# Synching D90 with SB-800 WITHOUT using pop up flash?



## RMThompson (Sep 25, 2010)

Hey guys. Went to the local photostore today to ask about some wireless synchs, and the guy asked me what system I was using. I told him I am using the D90 with the SB-800. He said, and confirmed with a friend, that I could use the D90 as a commander, WITHOUT the pop up flash firing/being part of the shot. 

No matter what I try the Pop Up flash ALWAYS fires in Commander mode... is there a way to synch it without it?


----------



## Hooligan Dan (Sep 25, 2010)

The flash fires in commander mode because that flash is what's telling the other flashes what to do. It can be made to not add any light to the actual shot, but it's always going to flash. Under the commander menu set the Built-in flash to "--." That way it will flash to send the signal but not flash when the shutter is open.

There are other ways to sync though. Nikon has the SU-800(I've had mixed results with this) and there are cheap IR and radio triggers(which generally have to be used with the flash set to manual).


----------



## Garbz (Sep 25, 2010)

Indeed. Here's a quick test for you. Set the camera to commander mode and set the built-in flash to --, and all flash groups to -- as well. Now take a picture.
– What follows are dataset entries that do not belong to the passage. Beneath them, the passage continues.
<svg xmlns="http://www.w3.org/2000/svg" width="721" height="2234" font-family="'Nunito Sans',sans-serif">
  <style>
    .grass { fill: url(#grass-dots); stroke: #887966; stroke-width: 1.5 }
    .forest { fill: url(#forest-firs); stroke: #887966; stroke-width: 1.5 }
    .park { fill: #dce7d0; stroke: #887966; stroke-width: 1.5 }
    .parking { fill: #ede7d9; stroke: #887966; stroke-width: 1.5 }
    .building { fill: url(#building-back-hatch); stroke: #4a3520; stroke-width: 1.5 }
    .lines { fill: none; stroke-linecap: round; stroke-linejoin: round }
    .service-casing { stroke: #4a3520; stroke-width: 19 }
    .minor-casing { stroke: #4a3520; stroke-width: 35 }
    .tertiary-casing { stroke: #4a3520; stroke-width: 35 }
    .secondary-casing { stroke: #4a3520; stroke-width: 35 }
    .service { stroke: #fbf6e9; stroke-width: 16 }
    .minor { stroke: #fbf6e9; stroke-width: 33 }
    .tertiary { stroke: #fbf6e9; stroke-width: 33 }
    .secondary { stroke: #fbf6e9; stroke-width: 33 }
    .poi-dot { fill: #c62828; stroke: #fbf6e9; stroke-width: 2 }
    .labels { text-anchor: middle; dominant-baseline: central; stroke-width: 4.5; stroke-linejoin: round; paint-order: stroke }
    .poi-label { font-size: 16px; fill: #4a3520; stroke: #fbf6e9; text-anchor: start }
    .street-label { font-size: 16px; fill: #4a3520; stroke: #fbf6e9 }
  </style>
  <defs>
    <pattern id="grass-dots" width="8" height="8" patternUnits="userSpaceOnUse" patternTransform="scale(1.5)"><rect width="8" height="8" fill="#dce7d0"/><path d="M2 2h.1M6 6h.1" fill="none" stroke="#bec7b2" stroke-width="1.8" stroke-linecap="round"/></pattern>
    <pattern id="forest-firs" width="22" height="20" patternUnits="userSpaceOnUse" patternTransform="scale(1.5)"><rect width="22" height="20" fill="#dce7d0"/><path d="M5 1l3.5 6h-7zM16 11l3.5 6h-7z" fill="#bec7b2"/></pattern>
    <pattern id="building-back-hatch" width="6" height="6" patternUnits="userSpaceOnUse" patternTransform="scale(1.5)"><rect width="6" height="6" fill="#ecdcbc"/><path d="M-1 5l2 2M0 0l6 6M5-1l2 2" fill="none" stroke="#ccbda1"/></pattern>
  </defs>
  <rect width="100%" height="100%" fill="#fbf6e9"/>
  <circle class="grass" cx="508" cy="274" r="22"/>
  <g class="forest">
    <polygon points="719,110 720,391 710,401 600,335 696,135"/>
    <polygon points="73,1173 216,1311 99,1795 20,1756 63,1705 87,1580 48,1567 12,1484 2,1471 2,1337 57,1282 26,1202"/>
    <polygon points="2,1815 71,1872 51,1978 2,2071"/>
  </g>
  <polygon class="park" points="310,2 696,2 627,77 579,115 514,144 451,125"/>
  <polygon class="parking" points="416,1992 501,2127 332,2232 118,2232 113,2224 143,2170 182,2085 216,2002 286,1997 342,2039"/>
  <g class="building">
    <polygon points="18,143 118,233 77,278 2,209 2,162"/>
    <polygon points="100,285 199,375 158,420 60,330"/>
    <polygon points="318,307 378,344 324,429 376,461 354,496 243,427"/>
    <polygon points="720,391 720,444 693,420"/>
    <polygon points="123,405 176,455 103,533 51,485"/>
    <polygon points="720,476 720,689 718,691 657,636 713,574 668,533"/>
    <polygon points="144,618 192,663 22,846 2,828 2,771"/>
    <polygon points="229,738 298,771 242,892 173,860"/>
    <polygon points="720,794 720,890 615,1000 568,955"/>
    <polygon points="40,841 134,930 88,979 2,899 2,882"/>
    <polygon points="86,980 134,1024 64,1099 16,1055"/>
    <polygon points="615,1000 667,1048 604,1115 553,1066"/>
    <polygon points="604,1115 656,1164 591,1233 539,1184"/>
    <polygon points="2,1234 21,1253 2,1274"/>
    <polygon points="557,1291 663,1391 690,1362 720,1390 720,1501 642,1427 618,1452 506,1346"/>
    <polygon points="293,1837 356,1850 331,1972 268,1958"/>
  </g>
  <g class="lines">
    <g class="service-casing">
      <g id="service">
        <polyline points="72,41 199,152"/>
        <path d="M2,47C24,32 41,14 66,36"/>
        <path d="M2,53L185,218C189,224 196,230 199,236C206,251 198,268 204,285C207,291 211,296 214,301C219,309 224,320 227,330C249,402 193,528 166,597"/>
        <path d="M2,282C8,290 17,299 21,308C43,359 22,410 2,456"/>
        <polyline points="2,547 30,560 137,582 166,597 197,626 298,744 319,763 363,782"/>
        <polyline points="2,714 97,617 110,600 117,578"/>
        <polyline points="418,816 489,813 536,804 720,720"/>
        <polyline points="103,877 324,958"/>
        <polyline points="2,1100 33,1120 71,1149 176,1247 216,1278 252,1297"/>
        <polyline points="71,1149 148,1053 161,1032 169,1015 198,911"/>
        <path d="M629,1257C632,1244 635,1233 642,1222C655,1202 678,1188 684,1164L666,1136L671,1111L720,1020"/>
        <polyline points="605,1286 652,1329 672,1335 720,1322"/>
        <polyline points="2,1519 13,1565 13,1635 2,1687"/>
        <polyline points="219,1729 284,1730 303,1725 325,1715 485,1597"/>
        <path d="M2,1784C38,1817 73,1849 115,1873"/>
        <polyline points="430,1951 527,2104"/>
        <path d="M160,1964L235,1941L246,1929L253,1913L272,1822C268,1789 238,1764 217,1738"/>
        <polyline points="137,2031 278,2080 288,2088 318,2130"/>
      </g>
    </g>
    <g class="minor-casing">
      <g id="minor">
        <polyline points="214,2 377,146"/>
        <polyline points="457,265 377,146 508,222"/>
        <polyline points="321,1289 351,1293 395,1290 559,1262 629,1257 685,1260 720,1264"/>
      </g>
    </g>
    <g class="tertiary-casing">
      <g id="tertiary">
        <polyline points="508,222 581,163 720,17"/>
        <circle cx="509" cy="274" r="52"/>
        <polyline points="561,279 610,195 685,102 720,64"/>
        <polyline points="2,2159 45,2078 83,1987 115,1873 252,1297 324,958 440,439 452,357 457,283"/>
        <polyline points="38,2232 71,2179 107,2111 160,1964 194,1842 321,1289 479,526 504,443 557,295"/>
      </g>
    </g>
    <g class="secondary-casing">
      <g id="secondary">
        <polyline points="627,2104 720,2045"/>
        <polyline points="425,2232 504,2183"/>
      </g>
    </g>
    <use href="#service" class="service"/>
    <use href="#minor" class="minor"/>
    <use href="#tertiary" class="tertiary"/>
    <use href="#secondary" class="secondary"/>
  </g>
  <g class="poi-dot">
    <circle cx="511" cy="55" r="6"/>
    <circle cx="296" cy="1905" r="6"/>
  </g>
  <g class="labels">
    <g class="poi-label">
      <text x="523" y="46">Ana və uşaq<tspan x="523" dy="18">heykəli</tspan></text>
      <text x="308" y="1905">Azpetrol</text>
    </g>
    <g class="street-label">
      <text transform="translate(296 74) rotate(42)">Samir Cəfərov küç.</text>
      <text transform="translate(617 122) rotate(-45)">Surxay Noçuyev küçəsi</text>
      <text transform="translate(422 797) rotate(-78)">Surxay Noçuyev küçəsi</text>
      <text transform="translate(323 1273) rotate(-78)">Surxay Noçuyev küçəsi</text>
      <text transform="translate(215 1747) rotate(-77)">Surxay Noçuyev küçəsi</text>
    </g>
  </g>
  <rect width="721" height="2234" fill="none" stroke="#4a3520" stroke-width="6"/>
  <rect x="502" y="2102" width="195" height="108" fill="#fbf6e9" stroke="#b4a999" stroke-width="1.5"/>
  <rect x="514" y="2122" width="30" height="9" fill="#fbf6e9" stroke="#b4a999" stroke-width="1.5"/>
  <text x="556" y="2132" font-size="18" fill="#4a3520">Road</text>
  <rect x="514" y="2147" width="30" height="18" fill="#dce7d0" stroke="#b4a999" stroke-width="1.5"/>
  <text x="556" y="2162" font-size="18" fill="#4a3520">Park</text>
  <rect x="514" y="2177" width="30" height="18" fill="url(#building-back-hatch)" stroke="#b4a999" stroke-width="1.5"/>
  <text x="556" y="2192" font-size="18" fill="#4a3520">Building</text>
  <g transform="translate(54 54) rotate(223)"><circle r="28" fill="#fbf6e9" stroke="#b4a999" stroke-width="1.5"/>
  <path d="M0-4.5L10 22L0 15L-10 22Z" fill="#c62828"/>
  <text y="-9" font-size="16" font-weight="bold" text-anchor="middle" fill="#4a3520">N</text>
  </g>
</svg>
Result looks quite dark doesn't it? 

If you take a photo of something reflective like glass or a mirror you can only just make out the tail end of the flash fading out, so it's not 100% out of the picture. But if you're worried go to your old stuff drawer and get an old film leader that was exposed and processed and put that over the flash. that will stop the visible light, but still pass through the infrared light that triggers the other flashes.

The only other option is buying the wireless commander unit SU-800. That's infrared.


----------



## zamanakhan (Oct 19, 2010)

i saw an article on this earlier. If you take a material that only transmits infared than u can significantly lower the output of the flash and at the same time have the other flashes fire. Iam pretty certain a peice developed film over the flash works decently.


----------



## Garbz (Oct 20, 2010)

...


----------



## ghache (Oct 20, 2010)

I always though the popup was always fireing when using commander ? even in -- ??!?


----------



## Garbz (Oct 21, 2010)

It does, but it all happens so quickly that you don't realise it fires BEFORE the photo is taken.


----------



## orb9220 (Oct 22, 2010)

Or for $11 can get the Nikon SG-31R IR Panel for Built-in Flash
Does what exposed piece of film does blocks visible light but lets IR thru to communicate with flashes. Or go with the SC-29 TTL Coiled Remote Cord
.
.


----------